A brief statement on the Ditrianum website reads: “Critical planetary geometry on the 24th is likely going to trigger large seismic activity, in particular from the 24th to the 27th, but seismic unrest is expected throughout the last week of October.”
The gravitational pull of the celestial bodies either side of our planet could pull on Earth’s tectonic plates, according to the prediction.
As the plates are tugged apart, they could cause earthquakes around the globe.
Mr Hoogerbeets claims he uses a Solar System Geometry Index (SSGI) which “is the computation of a dataset for a specific time-frame of values given to specific geometric positions of the planets, the Moon and the Sun”.
He added: “After three years of observations, it became clear that some planetary geometry in the Solar System clearly tends to cause a seismic increase, while other geometry does not.”
Mr Hoogerbeets does not give any indication where the earthquakes might occur however, but he predicts a tremor will register at around magnitude six, which “may cause a lot of damage in very populated areas”, according to Michigan Tech.

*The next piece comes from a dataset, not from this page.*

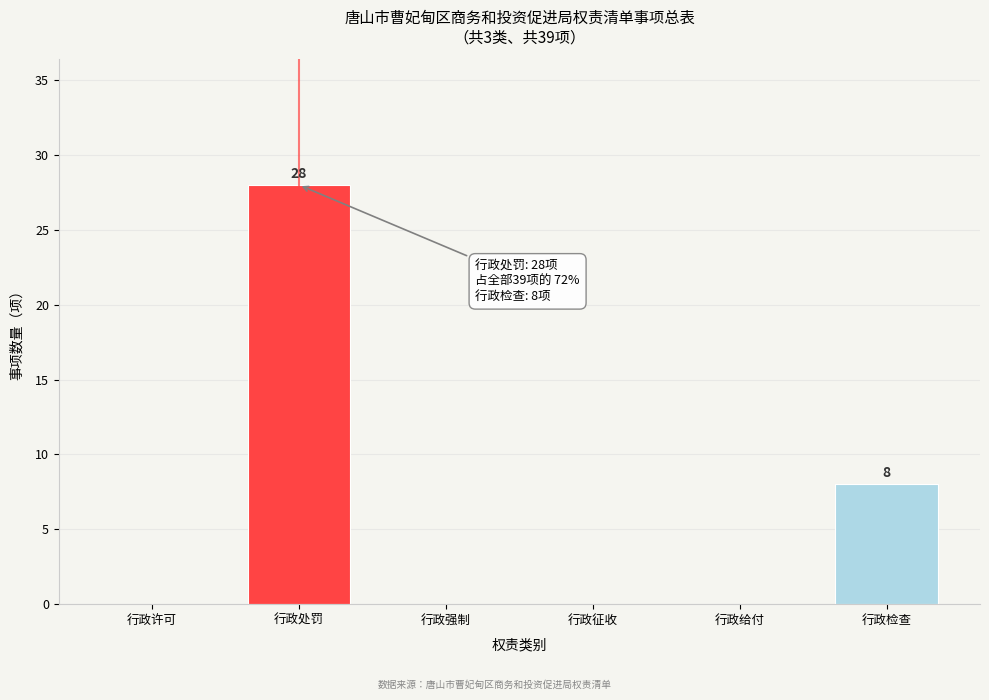

Reading left to right, extract all data points from this chart.

行政许可=0	行政处罚=28	行政强制=0	行政征收=0	行政给付=0	行政检查=8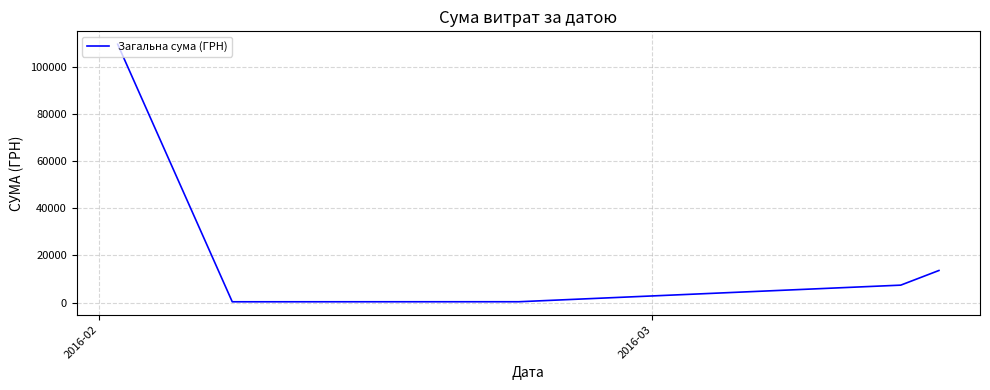

True or false: there are more than 2 points higher than both neighbors.

False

The website also recently predicted major tremors over Christmas.
Mercury, Earth, Mars, Jupiter and Venus are set line up which will lead to a huge earthquake between December 21 and 25, 2018.
According to Mr Hoogerbeets: “A very critical planetary configuration on 21 December 2018 is likely going to trigger a large earthquake between December 21 and 25, 2018.
“Current estimation is high 7 to 8 magnitude.
“This is a very timely warning because many people around the world are already planning their Christmas holidays.”
But experts have dismissed Mr Hoogerbeets’ claims, saying that there is no way earthquakes can be predicted.
John Bellini, a geophysicist at the US Geological Survey (USGS) has said: “We can’t predict or forecast earthquakes.
“Sometimes before a large earthquake you’ll have a foreshock or two, but we don’t know they’re foreshocks until the big one happens.”